Chase Wright is a fun story. Drafted in 2001, the lefty took six seasons to
reach Double-A, then needed just two starts to get from Double-A to Yankee
Stadium. It’s a fluke, of course, the combination of the Yankees’ desperate
need for a starter, the poor performances of the candidates ahead of him in
the system, his 19-whiffs-in-14-innings start to the season, and his
availability to pitch yesterday. He was the Florida State League Pitcher of
the Year in 2006, but given that he was 23 and in his sixth year as a pro, that’s not as impressive as the capital letters make it seem. The Yankees made it easy on him yesterday, staking him to eight runs in the first two innings, but he didn’t pitch well, and the thought of him facing the Red Sox in Fenway
on Sunday is a bit daunting.

That’s how the Yankees will try and get through this stretch. Wright, Karstens,
and Rasner are placeholders, marginal major league pitchers who have been placed into roles that they didn’t earn so much as they inherited. What the Yankees need is survival, the kind of three runs-in-five innings outings like Wright provided last night, so that the best offense in the AL can do its thing. Even with a healthy rotation, the Yankees were going to be reliant on the lineup to make hay in the AL East; now, with a patchwork collection of starters, scoring 950 runs may not just be a good idea-it may be the only way they fend off the Red Sox.

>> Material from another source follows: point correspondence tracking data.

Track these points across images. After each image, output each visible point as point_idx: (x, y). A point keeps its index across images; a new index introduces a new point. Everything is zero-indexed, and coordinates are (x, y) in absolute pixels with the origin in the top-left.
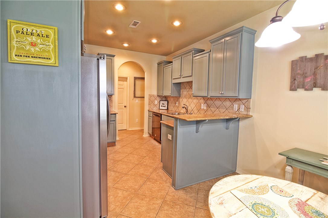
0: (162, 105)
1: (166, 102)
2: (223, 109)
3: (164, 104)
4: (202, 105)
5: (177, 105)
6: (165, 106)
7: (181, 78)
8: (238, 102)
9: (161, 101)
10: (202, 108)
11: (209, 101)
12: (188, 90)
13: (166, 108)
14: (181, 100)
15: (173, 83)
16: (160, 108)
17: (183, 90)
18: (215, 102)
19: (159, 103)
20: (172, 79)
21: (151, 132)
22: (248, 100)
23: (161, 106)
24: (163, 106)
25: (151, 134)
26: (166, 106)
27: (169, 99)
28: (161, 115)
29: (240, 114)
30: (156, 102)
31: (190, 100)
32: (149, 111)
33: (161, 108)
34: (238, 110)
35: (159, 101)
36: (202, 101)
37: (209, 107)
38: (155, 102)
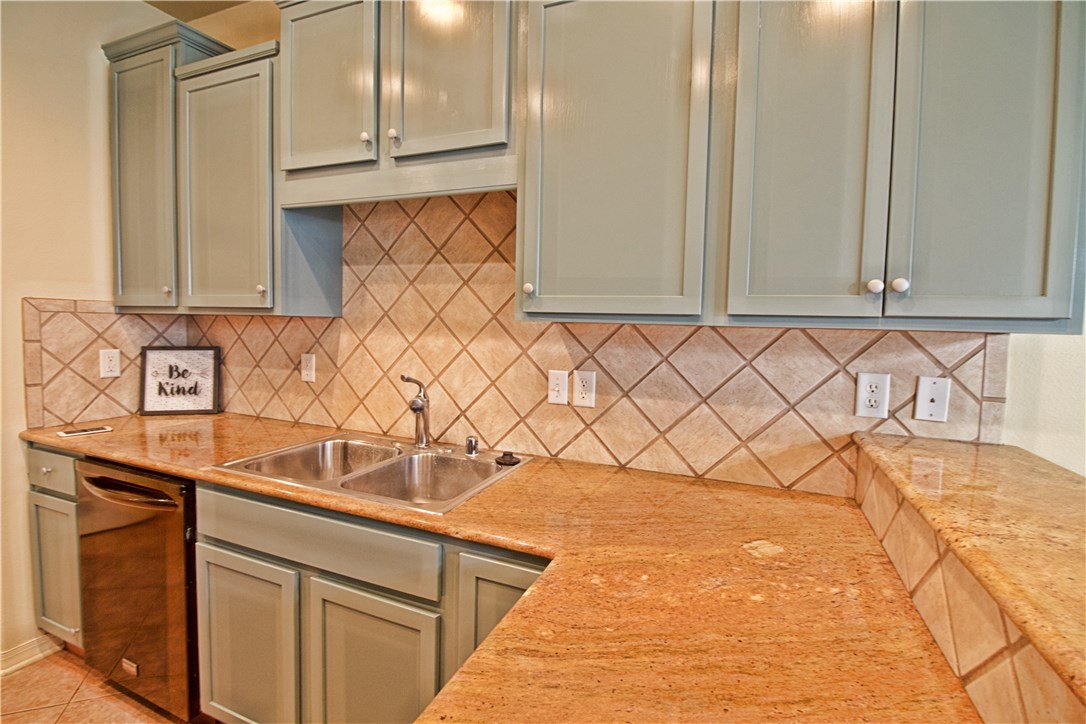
0: (164, 379)
1: (207, 359)
2: (761, 404)
3: (184, 374)
4: (558, 376)
5: (309, 374)
6: (194, 390)
7: (385, 163)
8: (891, 359)
9: (151, 355)
10: (558, 395)
11: (620, 351)
12: (413, 270)
13: (205, 401)
14: (346, 340)
15: (287, 210)
16: (148, 407)
17: (365, 269)
18: (680, 361)
19: (134, 371)
20: (280, 176)
21: (71, 630)
22: (984, 346)
23: (161, 390)
24: (180, 391)
25: (78, 642)
26: (207, 384)
27: (224, 336)
28: (189, 485)
29: (912, 437)
30: (108, 363)
31: (437, 343)
32: (31, 444)
33: (154, 402)
34: (892, 414)
35: (134, 352)
36: (556, 347)
37: (626, 395)
38: (94, 362)
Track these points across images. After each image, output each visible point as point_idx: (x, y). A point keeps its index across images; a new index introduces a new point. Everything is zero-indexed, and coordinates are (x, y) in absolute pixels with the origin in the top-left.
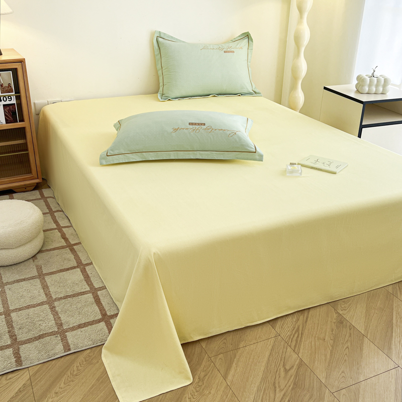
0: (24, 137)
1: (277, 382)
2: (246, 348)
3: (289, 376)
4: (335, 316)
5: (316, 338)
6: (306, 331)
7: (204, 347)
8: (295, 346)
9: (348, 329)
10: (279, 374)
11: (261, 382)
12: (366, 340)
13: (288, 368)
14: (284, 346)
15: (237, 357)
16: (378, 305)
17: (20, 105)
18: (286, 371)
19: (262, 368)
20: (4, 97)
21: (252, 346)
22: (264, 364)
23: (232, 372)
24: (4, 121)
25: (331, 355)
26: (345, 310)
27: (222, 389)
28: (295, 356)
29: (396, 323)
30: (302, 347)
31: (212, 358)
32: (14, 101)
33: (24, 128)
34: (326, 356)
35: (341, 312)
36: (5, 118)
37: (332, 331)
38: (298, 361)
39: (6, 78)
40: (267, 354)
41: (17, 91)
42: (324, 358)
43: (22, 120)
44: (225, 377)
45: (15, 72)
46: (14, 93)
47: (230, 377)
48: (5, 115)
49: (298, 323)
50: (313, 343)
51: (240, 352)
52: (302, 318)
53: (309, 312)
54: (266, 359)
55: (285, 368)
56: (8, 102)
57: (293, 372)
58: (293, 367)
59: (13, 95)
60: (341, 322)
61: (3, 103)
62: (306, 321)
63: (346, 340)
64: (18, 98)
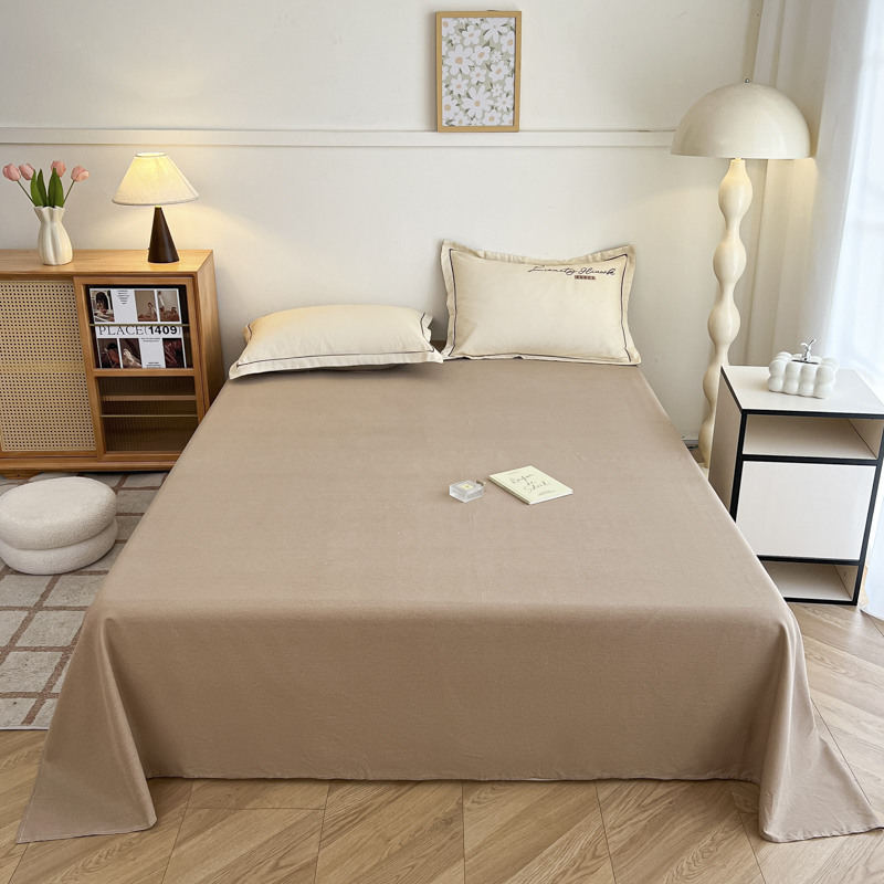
0: (193, 391)
1: (244, 878)
2: (254, 812)
3: (271, 876)
4: (453, 806)
5: (378, 834)
6: (375, 817)
7: (193, 789)
8: (331, 835)
9: (449, 837)
10: (259, 869)
11: (218, 872)
12: (460, 865)
13: (282, 863)
14: (313, 829)
15: (225, 822)
16: (551, 813)
17: (188, 340)
18: (276, 867)
19: (244, 851)
20: (165, 326)
21: (264, 811)
22: (252, 846)
23: (193, 842)
24: (163, 365)
25: (372, 869)
26: (479, 803)
27: (156, 860)
28: (314, 849)
29: (547, 855)
30: (340, 840)
31: (189, 811)
32: (179, 335)
33: (193, 377)
34: (363, 866)
35: (467, 804)
36: (166, 361)
37: (417, 832)
38: (309, 859)
39: (171, 298)
40: (277, 831)
41: (186, 320)
42: (355, 868)
43: (190, 365)
44: (177, 845)
45: (182, 289)
46: (180, 323)
47: (183, 848)
48: (165, 354)
49: (375, 801)
50: (363, 840)
51: (236, 815)
52: (391, 792)
53: (410, 789)
54: (266, 838)
55: (277, 864)
56: (170, 336)
57: (282, 873)
58: (292, 865)
59: (179, 325)
60: (450, 822)
61: (163, 336)
62: (392, 802)
63: (424, 853)
64: (186, 330)
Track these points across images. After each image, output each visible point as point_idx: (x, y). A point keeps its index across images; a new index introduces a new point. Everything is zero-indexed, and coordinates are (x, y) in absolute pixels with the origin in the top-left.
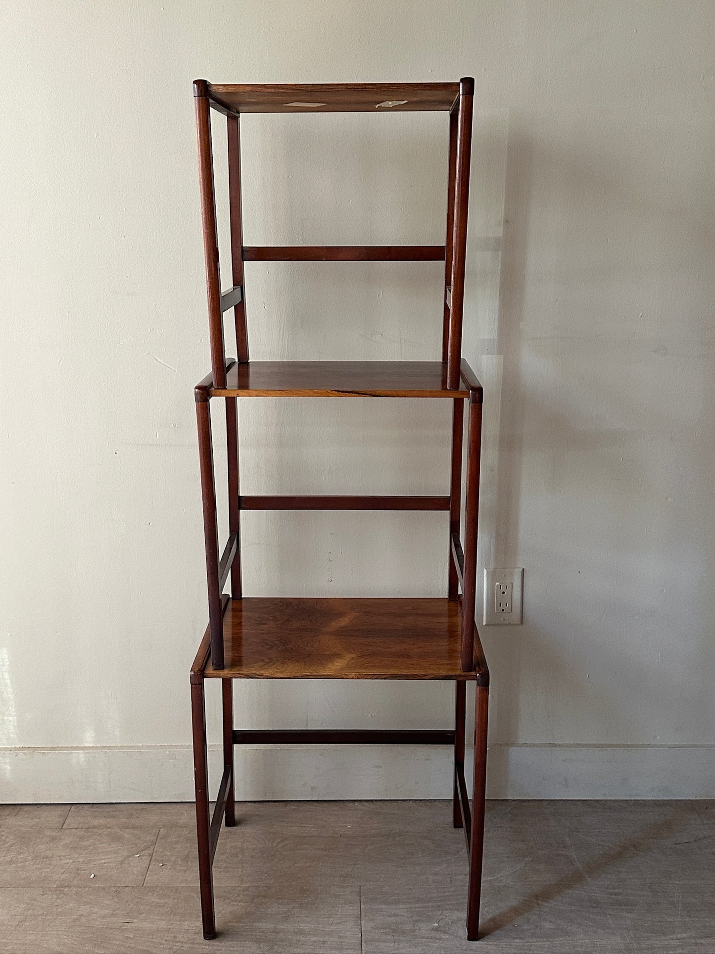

Does any of this sound familiar? Two years ago, the Yankees went through a
similar midseason stretch in which they were faking the rotation. Free agent
acquisitions Carl Pavano and Jaret Wright got hurt, and veteran Kevin Brown
was getting pounded when he did take the ball. The Yankees tried journeymen
like Darrell May and Tim Redding, called up an unready Sean Henn, and stooped to using relievers Scott Proctor and Tanyon Sturtze for spot starts. They did,
however, win 95 games that year, as journeyman Aaron Small, trade pickup Shawn Chacon, and legitimate prospect Chien-Ming Wang were brought in and eventually stabilized the rotation. Neither Small nor Chacon made through July with the Yankees the next season, but their work in 2005 helped pushed the club into the postseason.

Two years ago, the idea that Wang, Small, Chacon, and Al Leiter could make 48 starts for the Yankees in a year in which they won 95 games and the division would have seemed silly. With that experience in mind, though, it’s worth
noting that Karstens, Rasner, and Wright don’t look all that much worse, this
morning, than the latter three would have looked to us two years ago. If the
Yankees can continue to pound the ball, and if they can get good work from the bullpen-a concern in itself, as Steven Goldman pointed out in the New York Sun-they could once again survive the loss of three big-name starting pitchers.